Thank you !

You're here because you're a giver. And because you're a do-er. You believe in independent journalism, and you're doing something, giving something, to make it happen. Threshold is growing stronger because of you, and we are so very grateful!

As a token of our appreciation, here are some photos and audio to give you a glimpse of what we've been up to lately. Please note this content is for your eyes (and ears!) only for now -- please do not share this link with anyone.

At Threshold, we are committed to telling in-depth stories about some of the biggest issues of our time. Our goal is to make complicated environmental issues personal, immediate and real. We also want to present all sides, and empower our listeners with the facts you need to make up your own minds.

This work takes time and resources. Your support is crucial.

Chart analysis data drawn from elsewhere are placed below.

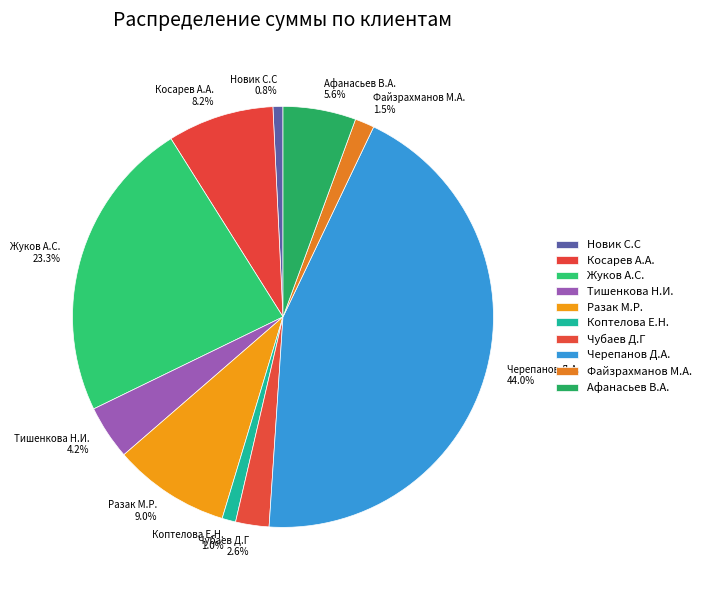

True or false: Коптелова Е.Н. accounts for 1% of the total.

True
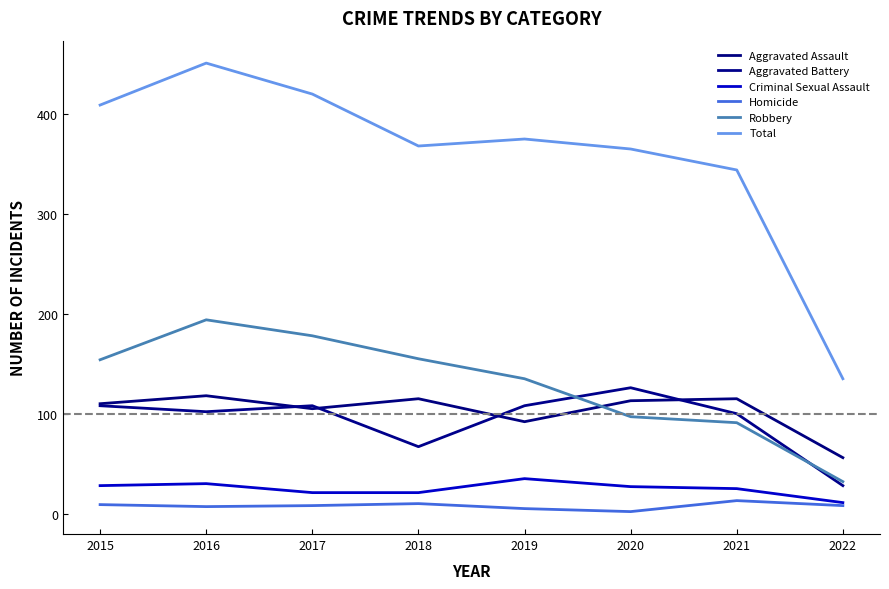

True or false: Homicide has more than 1 interior local peaks.

True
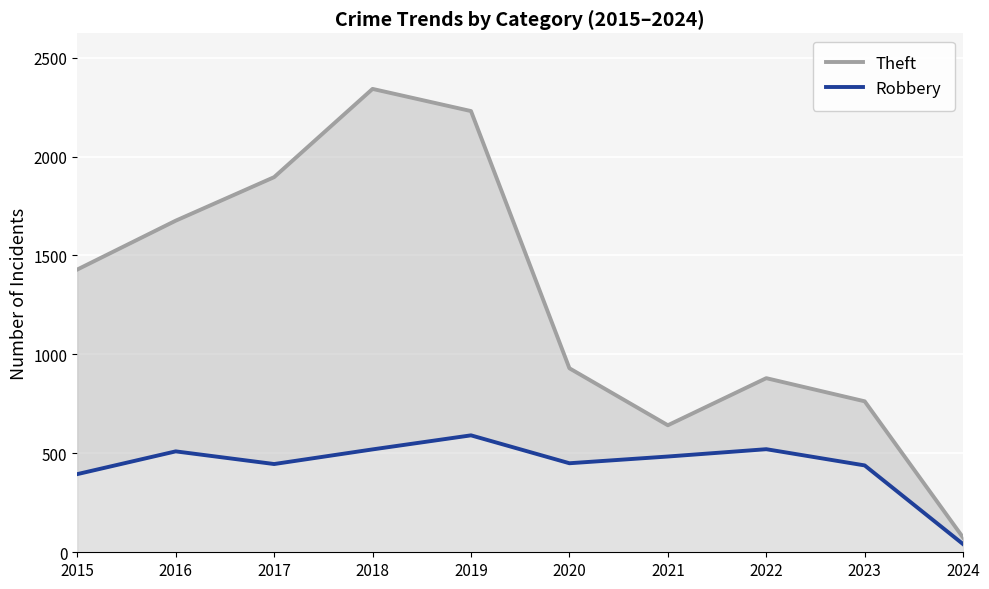

Which series has the largest range (max minus min)?

Theft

From all of us here at Threshold, thank you.

 
 
 

Aqqalooraq Heilman-Lennart | Sisimiut, Greenland

photo by Amy Martin

photo by Amy Martin

Aqqalooraq calls himself a "failed Greenlandic" because he isn't interested in hunting, fishing or other subsistence activities. Instead, he practices his bass, reads philosophy, and works on his English and Japanese by watching YouTube videos. Like most people I spoke with in the Arctic, he is very knowledge about U.S. politics, which led me to ask him how it feels when he hears people denying the science around climate change.


Nora Kuzuguk | Shishmaref, Alaska

photo by Nick Mott

Nora Kuzuguk has lived through huge changes on the tiny island of Shishmaref, Alaska. As a child, she visited with the last remaining families to live in underground sod houses. She remembers how the sound of an airplane would send all of the children running from the school to watch it land. Now, ocean waves are taking huge bites out of the narrow island, as global warming reduces the sea ice that used to serve as protection from erosion. Nora and all of the people of Shishmaref need to get to safer ground -- but they want to relocate together, as a community. This is a long and costly process, but Nora and most others we spoke with in Shishmaref believe their community needs to stays intact in order for the next generation to thrive.

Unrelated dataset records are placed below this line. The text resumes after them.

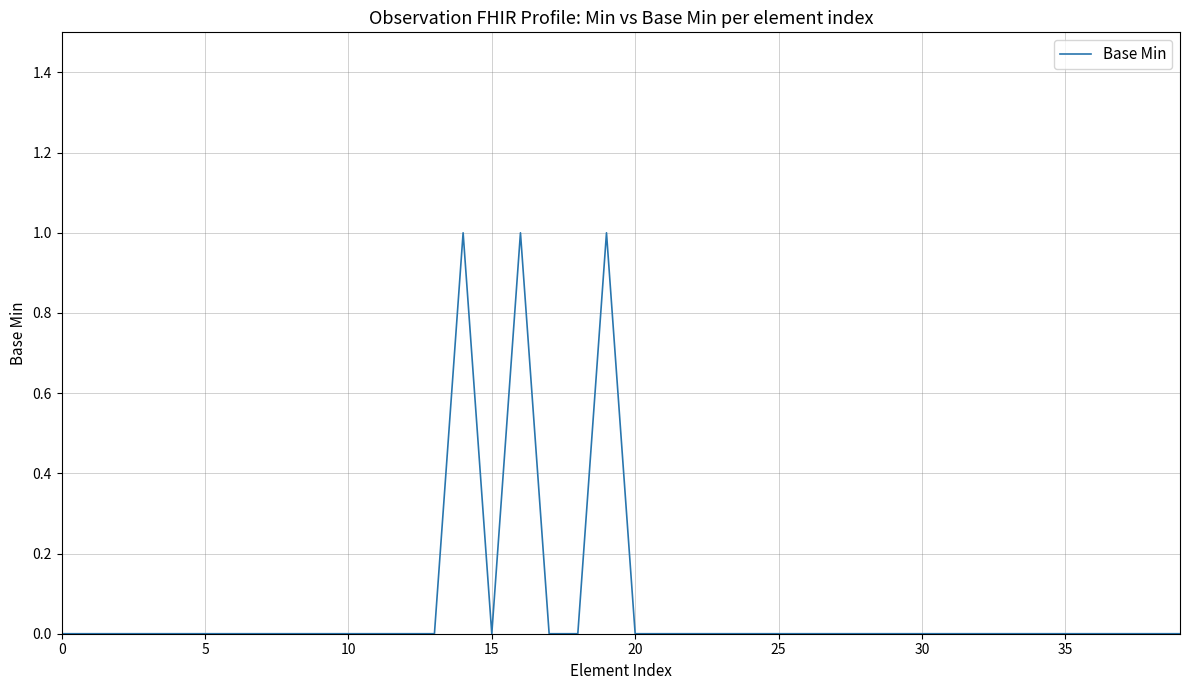

What is the label of the 4th point from the right?

36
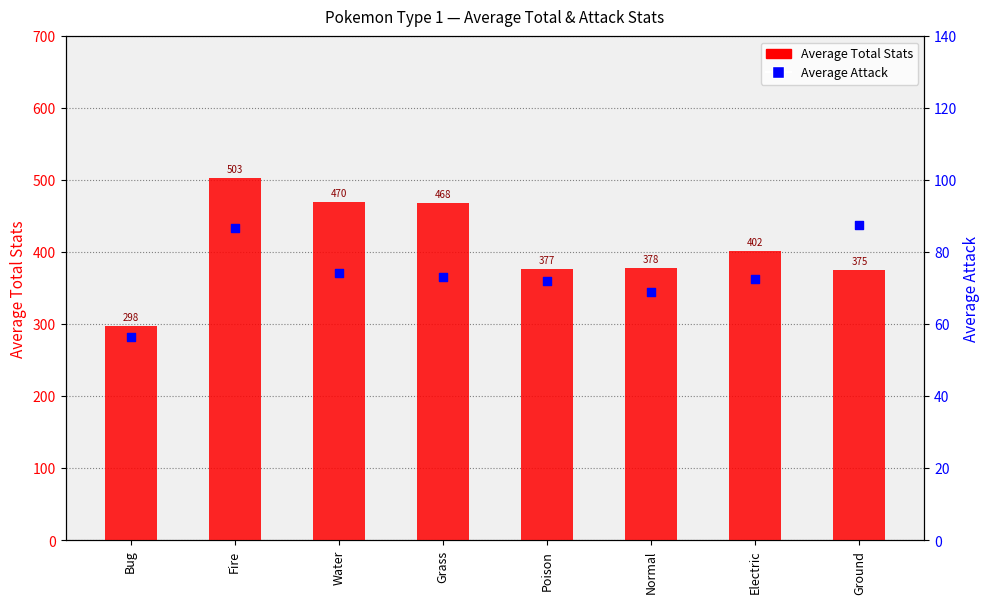

What is the total value across all series at Electric?

475.0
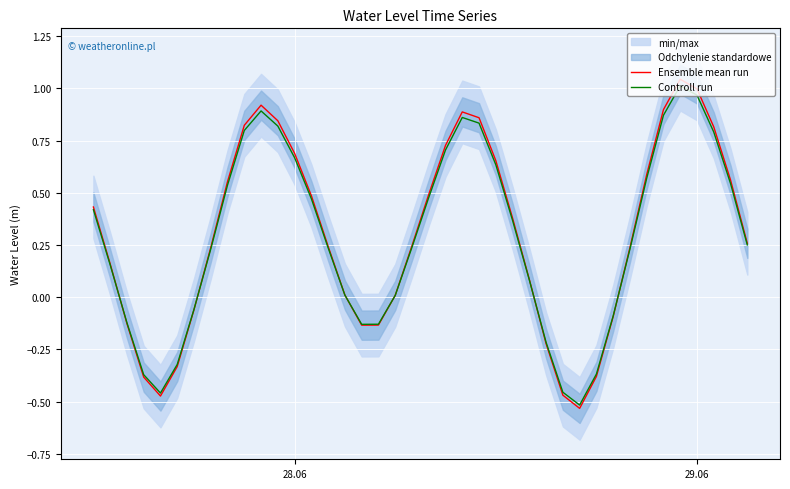

What is the average value of the Controll run series?

0.3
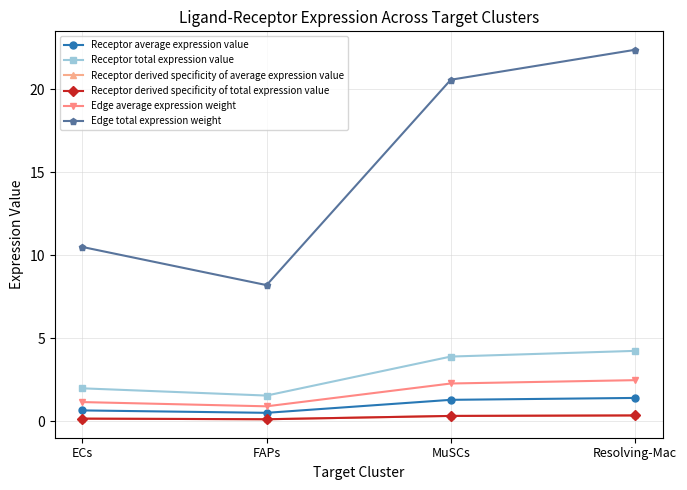

Between FAPs and MuSCs, which series saw the biggest shift?

Edge total expression weight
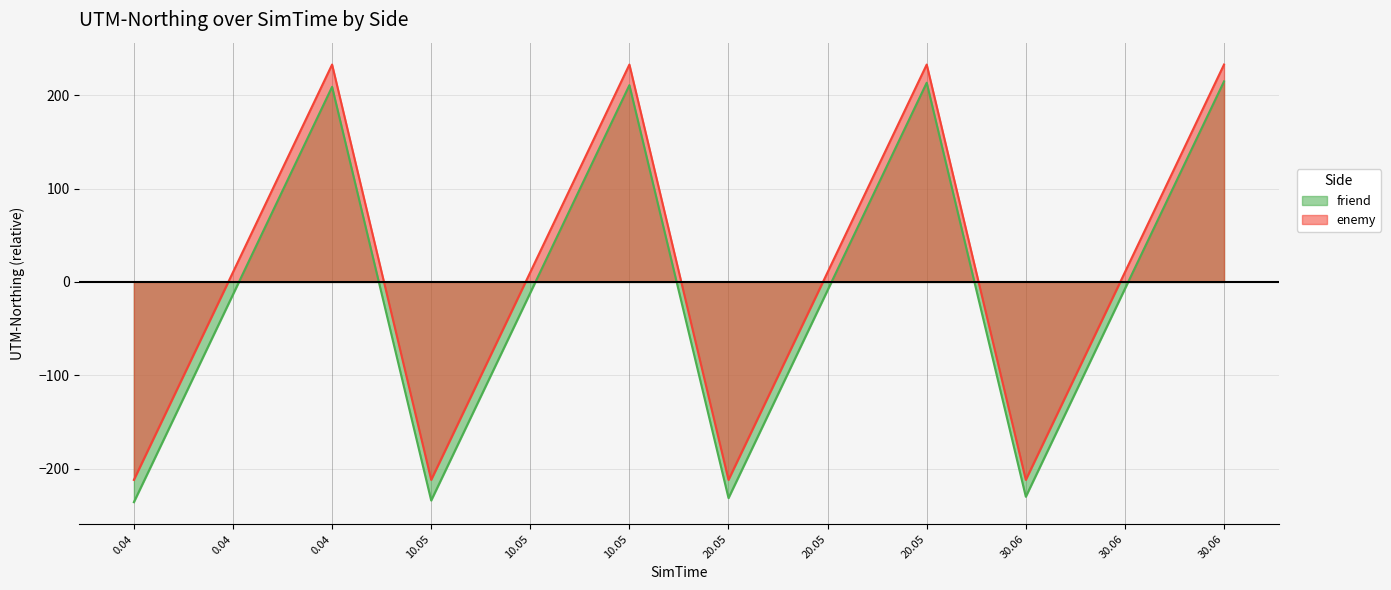

What position from the right is 0.0351?

11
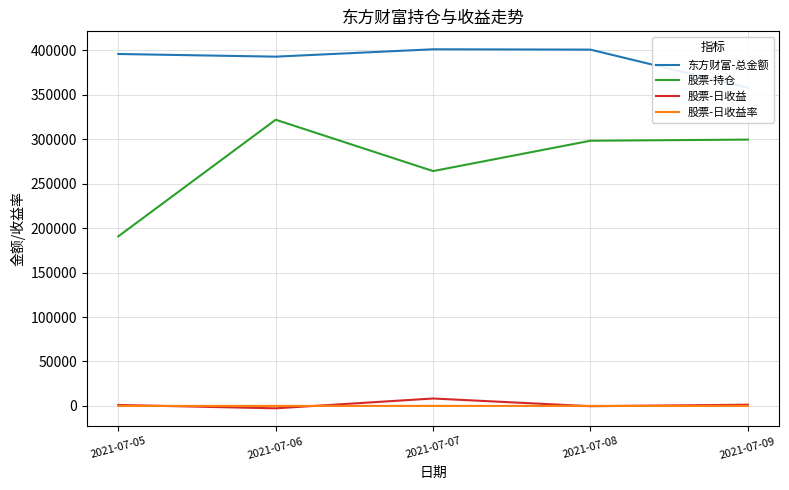

What is the sum of all 股票-日收益 values?

7668.2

Mary Grace Eula | Svalbard, Norway

photo by Amy Martin

Mary Grace Eula travels north from the Philippines every year to work on a tourist boat in Svalbard, Norway. She is 24 years old and plans to start her own floating restaurant in her home country someday. Increasingly, the Arctic attracts people from around the world, hoping to find their fortunes in oil, natural gas or gold, or simply better their lives through seasonal labor.


Gideon James | Arctic Village, Alaska

photo by Amy Martin

Gideon James was born in Arctic Village, Alaska and is a member of the Gwich'in Nation. While checking his fishing nets, we discuss the possibility of oil and gas development on the coastal plain of the Arctic National Wildlife Refuge. The Porcupine caribou herd uses the coastal plain as their calving grounds; Gideon's community depends on the Porcupine herd for survival. Warning: Gideon uses some salty language when he finds an especially big fish in his net.

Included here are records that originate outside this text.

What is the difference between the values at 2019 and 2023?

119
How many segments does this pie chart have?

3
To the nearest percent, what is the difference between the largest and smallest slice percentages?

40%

Amanda Kernell | Umeå, Sweden

Amanda Kernell is the director of Sami Blood, a film exploring identity, racism and the effects of colonialism in the Sami community. She is the first Sami woman to produce a feature film. Sami Blood was featured at Sundance, and Kernell was named Best Young Director at the Venice Film Festival in 2016.

I interviewed her after the film was screened in her hometown of Umeå, Sweden. The land behind her in the photo below was once a Sami reindeer herding area.


Kim Holmén | Svalbard, Norway

photo by Amy Martin

Kim Holmén is the international director of the Norwegian Polar Institute. He works with high-level policy makers from around the world on polar issues. I spoke with him outside of the Global Seed Vault in Svalbard.